(Stored data entries)

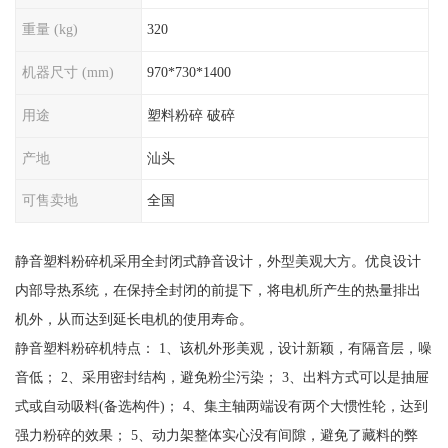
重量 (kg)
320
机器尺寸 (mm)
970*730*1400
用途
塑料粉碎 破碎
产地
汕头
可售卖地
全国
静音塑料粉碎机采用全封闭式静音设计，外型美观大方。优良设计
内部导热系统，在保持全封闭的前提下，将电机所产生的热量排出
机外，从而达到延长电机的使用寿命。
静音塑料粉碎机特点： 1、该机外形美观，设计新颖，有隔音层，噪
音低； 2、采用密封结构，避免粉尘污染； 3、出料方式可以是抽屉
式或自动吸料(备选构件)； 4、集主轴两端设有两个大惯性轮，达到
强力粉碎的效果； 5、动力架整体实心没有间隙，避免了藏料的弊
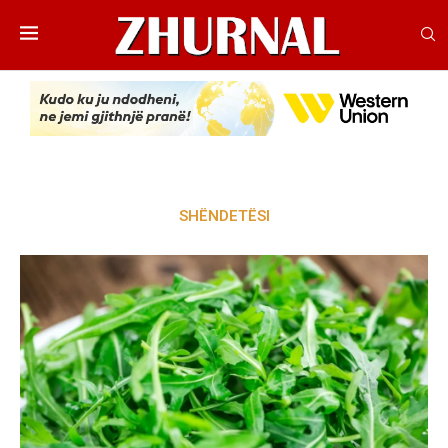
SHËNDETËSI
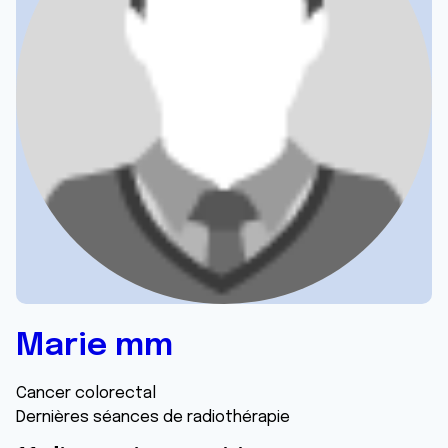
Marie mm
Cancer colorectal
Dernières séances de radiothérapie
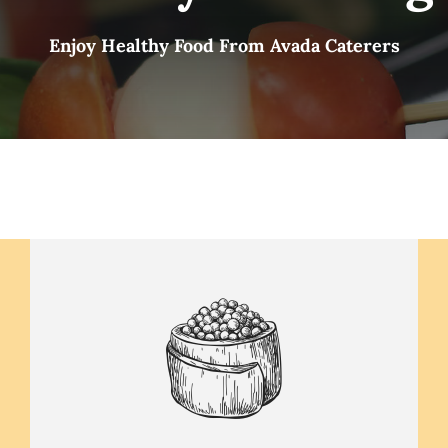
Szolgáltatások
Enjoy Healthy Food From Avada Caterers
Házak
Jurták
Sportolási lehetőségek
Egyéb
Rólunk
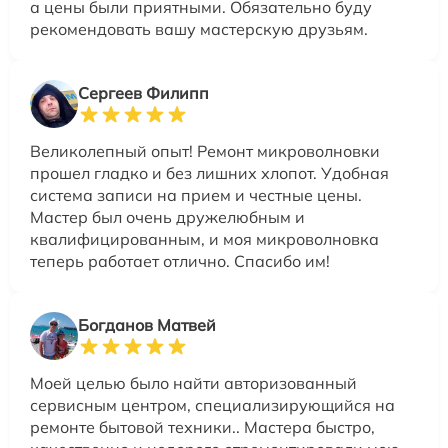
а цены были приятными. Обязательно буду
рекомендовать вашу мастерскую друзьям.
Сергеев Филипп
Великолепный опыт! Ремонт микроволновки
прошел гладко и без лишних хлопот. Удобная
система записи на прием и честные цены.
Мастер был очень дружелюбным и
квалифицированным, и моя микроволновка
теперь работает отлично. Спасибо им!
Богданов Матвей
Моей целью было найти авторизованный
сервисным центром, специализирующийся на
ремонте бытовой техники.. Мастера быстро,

---

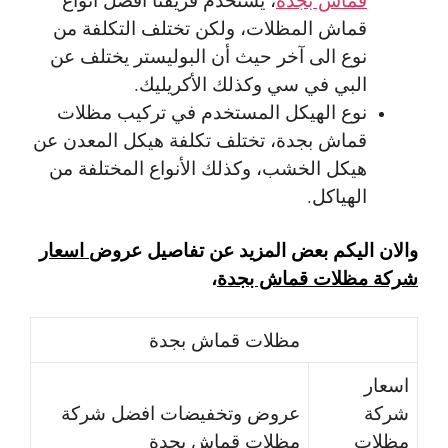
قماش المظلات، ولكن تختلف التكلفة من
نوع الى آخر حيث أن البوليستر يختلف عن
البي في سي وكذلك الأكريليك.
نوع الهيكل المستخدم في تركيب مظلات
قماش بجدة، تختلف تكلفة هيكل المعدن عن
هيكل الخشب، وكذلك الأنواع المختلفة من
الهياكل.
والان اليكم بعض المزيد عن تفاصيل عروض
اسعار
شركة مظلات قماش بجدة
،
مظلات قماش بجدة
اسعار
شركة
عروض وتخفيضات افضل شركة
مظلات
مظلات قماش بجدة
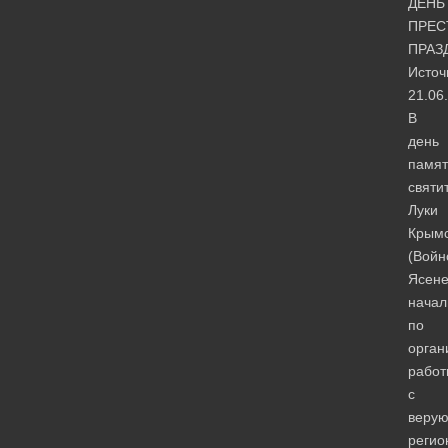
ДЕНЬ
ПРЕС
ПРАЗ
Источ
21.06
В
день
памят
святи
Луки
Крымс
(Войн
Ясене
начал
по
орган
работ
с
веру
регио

---

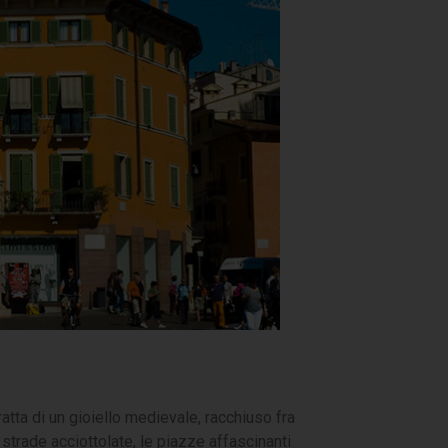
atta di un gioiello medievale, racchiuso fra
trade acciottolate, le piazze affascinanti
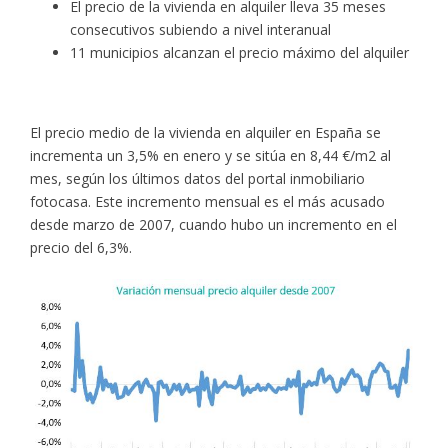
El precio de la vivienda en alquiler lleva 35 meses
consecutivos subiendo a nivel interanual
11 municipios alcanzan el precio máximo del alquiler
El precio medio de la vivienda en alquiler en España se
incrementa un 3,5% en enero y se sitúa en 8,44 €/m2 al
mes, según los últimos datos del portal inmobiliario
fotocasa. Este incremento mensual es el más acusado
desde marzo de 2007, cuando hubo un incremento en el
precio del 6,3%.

(TASK REQUIREMENTS): Beginning with the line above that contains "Szolgáltatások" and ending with the line that contains "ремонте бытовой техники..", quote each line exactly, keeping out the pictures.

(EXPECTED ANSWER):
Szolgáltatások
Enjoy Healthy Food From Avada Caterers
Házak
Jurták
Sportolási lehetőségek
Egyéb
Rólunk
а цены были приятными. Обязательно буду
рекомендовать вашу мастерскую друзьям.
Сергеев Филипп
Великолепный опыт! Ремонт микроволновки
прошел гладко и без лишних хлопот. Удобная
система записи на прием и честные цены.
Мастер был очень дружелюбным и
квалифицированным, и моя микроволновка
теперь работает отлично. Спасибо им!
Богданов Матвей
Моей целью было найти авторизованный
сервисным центром, специализирующийся на
ремонте бытовой техники.. Мастера быстро,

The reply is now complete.